London’s Thames barrier is being closed today for the 180th time in its 36 year history due to a tidal surge caused by storm Eleanor passing over the UK.
The barrier was closed as of 10.15 this morning after forecasts overnight predicted a tidal surge caused by the storm that was expected to coincide with the high tide.
The storm which has had wind gusts of up to 145kmph on Northern Island’s eastern coast at Orlock Head and 117kmph recorded at Northolt just outside of London, is expected to ease during the day, but a yellow warning from the Met Office – meaning there is still a reasonable chance of being impacted by the storm – remains in place.
Around the country, National Rail said the West of England line had been disrupted by fallen foliage between Dean and Mottisfont & Dunbridge and the Anglia Route was currently affected by several trees blown onto the line.
“The safety of our passengers and workforce is our top priority and we will continue to monitor the weather conditions closely,” a Network Rail spokesperson said. “We have specialist teams ready to deploy quickly to deal with any issues caused by the storm.”
In Cornwall, around a 12m section of the harbour wall has also collapsed and on Oxford Street in London, fire crewes were called to make safe 12m by 15m sheeting which had fallen from scaffolding.

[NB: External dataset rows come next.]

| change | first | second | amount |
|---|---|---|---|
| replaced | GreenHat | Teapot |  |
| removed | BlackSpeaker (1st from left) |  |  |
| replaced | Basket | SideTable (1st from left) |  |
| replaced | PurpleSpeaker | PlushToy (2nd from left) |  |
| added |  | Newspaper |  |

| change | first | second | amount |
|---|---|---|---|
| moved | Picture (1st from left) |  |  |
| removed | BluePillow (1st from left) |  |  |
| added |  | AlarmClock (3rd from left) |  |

At the storm’s height ESB, Ireland’s electricity provider, said around 150,000 homes and businesses were left without power, predominantly in counties Mayo, Leitrim, Sligo, Galway, Cavan and Monaghan. However, 400 faults had been repaired leaving 27,000 customers without power. Galway on Ireland’s western coast was also hit by severe flooding causing damage to homes and businesses.